--- start of Selected passage ---
# Lang Lang doing Rhapsody in Blue



## Captainnumber36 (Jan 19, 2017)

I find this phenomenal!


----------



## Phil loves classical (Feb 8, 2017)

I find it embarassing to listen to and to watch (did both separately), especially around 11:10. He loses focus on the music and stresses certain details and misses the jazz vein, it bulges at the sides, and can't gather momentum.


----------



## DaveM (Jun 29, 2015)

Well, RIB is a quasi jazz/classical entertainment showpiece and that’s the way both the conductor and Lang Lang present it. The audience got their money’s worth.


----------



## KenOC (Mar 7, 2011)

Now all we need is Lang Lang dressed like Yuja Wang...


----------



## elgar's ghost (Aug 8, 2010)

Perhaps they're the same person - have you ever seen them do a duet together?


----------



## eljr (Aug 8, 2015)

Captainnumber36 said:


> I find this phenomenal!


I loved his album, New York Rhapsody.


----------



## DaveM (Jun 29, 2015)

KenOC said:


> Now all we need is Lang Lang dressed like Yuja Wang...


Here is Lang Lang doing an excellent impression of Yuja Wang in RIB:


----------



## Rogerx (Apr 27, 2018)

I've heard better, much better. Less showy and more musical.


----------



## DaveM (Jun 29, 2015)

Rogerx said:


> I've heard better, much better. Less showy and more musical.


What does 'more musical' even mean?


----------



## Rogerx (Apr 27, 2018)

DaveM said:


> What does 'more musical' even mean?


Less mechanical.


----------



## jdec (Mar 23, 2013)

Want something even more "jazzy"? Check Matsuev's fabulous and entertaining rendition with added variation (specially from 5:24" onwards, or the last 10 minutes)


----------



## Captainnumber36 (Jan 19, 2017)

DaveM said:


> What does 'more musical' even mean?


I find Lang anything but mechanical, accept perhaps his approach to Romantic music.


----------



## Phil loves classical (Feb 8, 2017)

Rogerx said:


> Less mechanical.


I don't find Lang's playing mechanical at all, it is playful, but I think to the detriment of the music a lot of times, as in this Gershwin. He doesn't downplays certain portions that are supposed to spark, and highlight things certain things that I feel shouldn't be. I feel the Yuja Wang version is better out of the 2. But I'll stick to my Previn version.
--- end of Selected passage ---
--- start of The data ---
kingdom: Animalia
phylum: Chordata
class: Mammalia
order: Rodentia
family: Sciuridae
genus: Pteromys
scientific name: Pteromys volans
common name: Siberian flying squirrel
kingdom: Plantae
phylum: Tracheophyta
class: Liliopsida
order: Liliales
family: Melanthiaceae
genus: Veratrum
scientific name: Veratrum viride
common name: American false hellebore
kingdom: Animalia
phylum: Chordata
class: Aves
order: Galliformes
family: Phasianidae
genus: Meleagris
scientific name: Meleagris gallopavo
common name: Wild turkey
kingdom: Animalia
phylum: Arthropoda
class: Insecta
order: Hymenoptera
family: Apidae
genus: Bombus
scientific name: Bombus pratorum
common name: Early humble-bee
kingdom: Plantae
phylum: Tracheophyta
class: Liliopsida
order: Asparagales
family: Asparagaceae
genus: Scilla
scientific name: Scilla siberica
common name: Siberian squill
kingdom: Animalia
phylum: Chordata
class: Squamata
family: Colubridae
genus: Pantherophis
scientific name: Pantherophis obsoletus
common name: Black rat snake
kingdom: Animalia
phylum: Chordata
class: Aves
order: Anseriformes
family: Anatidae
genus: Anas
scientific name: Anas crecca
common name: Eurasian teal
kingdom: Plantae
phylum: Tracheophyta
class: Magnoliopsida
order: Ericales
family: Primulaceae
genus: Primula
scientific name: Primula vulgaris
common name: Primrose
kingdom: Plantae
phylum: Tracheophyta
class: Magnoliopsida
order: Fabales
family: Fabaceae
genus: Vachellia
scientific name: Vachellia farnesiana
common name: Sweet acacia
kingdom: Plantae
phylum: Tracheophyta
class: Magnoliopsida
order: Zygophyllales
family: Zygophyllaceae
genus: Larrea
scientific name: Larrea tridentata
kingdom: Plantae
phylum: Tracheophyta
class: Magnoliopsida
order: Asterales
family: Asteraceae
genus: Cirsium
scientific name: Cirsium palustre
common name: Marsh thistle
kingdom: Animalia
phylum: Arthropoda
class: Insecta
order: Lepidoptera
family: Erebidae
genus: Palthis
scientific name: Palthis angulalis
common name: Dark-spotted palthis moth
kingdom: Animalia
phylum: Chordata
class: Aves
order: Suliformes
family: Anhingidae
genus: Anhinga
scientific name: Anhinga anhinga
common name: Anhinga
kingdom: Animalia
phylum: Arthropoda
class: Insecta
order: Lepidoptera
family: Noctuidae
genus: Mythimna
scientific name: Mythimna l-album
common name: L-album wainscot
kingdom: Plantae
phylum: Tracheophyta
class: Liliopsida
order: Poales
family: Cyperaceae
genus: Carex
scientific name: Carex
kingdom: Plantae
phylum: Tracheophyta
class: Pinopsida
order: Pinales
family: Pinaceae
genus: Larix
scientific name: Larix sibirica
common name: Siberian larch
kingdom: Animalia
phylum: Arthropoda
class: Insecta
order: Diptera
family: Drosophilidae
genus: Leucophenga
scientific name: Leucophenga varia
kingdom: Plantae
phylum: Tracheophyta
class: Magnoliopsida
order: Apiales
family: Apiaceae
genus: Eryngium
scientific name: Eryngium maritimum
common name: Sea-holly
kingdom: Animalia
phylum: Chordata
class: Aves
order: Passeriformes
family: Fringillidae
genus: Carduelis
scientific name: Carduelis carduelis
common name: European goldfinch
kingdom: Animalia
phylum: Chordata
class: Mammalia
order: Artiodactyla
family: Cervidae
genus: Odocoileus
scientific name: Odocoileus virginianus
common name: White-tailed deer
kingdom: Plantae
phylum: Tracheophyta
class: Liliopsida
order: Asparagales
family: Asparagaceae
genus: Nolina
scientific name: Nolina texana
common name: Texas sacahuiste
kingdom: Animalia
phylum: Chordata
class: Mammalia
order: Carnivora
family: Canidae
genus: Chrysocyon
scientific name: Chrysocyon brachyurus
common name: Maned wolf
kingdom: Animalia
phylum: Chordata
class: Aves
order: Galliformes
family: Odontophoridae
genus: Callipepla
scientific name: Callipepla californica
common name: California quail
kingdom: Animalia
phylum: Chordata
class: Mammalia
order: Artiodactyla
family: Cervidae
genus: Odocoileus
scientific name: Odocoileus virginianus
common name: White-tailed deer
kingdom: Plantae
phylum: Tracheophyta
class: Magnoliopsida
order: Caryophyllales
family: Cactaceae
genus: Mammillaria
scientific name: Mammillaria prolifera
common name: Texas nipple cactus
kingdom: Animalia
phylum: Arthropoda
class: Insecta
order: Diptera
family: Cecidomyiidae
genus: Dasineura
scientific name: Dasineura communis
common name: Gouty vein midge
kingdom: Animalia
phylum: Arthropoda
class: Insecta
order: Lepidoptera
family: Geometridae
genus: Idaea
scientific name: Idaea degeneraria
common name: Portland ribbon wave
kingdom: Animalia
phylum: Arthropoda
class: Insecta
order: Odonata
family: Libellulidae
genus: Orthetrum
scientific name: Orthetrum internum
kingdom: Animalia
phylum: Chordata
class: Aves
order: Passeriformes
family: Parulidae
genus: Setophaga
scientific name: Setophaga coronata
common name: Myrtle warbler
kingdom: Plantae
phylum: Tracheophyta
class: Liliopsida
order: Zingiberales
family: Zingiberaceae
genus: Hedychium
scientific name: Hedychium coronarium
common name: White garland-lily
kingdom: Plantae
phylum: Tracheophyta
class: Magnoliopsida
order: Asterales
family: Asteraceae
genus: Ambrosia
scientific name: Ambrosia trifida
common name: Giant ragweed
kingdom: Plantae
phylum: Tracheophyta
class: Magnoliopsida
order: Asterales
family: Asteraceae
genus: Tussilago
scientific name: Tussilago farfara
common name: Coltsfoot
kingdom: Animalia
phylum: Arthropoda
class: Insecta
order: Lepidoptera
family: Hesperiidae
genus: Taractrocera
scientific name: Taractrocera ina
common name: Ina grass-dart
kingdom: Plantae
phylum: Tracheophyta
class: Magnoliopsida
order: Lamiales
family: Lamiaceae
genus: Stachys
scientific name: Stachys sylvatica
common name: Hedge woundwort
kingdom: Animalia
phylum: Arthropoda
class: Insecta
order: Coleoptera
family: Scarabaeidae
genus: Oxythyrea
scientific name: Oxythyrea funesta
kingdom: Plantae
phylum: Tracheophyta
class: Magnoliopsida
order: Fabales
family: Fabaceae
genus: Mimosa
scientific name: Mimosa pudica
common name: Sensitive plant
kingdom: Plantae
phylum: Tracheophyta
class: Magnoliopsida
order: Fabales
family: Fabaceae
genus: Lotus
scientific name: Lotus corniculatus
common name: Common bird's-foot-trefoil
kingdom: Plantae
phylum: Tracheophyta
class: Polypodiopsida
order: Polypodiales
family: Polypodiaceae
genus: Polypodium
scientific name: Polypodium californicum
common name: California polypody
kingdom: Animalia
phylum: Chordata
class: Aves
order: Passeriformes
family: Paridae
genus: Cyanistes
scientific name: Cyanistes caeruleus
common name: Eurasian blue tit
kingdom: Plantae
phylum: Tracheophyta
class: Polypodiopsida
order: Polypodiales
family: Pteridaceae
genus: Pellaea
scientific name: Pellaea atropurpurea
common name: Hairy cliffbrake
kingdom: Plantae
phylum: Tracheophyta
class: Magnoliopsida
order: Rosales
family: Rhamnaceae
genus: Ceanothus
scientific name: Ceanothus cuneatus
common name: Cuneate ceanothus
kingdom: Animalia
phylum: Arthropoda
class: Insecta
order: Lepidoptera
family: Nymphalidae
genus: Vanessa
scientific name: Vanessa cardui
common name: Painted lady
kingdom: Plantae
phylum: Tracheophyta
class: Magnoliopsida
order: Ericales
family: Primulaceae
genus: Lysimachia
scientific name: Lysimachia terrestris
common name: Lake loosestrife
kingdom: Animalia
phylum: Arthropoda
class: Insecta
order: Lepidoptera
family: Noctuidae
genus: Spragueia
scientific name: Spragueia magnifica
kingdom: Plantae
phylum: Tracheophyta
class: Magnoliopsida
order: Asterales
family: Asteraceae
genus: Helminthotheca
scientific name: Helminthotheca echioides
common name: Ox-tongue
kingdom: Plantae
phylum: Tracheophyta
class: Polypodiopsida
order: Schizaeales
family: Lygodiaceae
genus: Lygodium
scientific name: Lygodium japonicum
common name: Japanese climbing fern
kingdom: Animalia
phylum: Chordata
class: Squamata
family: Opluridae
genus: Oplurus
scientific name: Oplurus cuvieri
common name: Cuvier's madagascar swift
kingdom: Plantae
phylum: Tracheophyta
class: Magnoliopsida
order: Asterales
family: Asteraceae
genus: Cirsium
--- end of The data ---
> **Stated task 1**:
Set down, word for word, the part of the forum thread between "I find it embarassing" and "their money’s worth.", inclusive.
> **Stated task 2**:
Recast the recorded entries between the lines holding "genus: Larrea" and "genus: Palthis", inclusive, as a two-column CSV with the columns field and value. Give one row per line, with each field in quotes and any line breaks turned into spaces.

> **Full response 1**:
I find it embarassing to listen to and to watch (did both separately), especially around 11:10. He loses focus on the music and stresses certain details and misses the jazz vein, it bulges at the sides, and can't gather momentum.


----------



## DaveM (Jun 29, 2015)

Well, RIB is a quasi jazz/classical entertainment showpiece and that’s the way both the conductor and Lang Lang present it. The audience got their money’s worth.

> **Full response 2**:
field,value
"genus:","Larrea"
"scientific name:","Larrea tridentata"
"kingdom:","Plantae"
"phylum:","Tracheophyta"
"class:","Magnoliopsida"
"order:","Asterales"
"family:","Asteraceae"
"genus:","Cirsium"
"scientific name:","Cirsium palustre"
"common name:","Marsh thistle"
"kingdom:","Animalia"
"phylum:","Arthropoda"
"class:","Insecta"
"order:","Lepidoptera"
"family:","Erebidae"
"genus:","Palthis"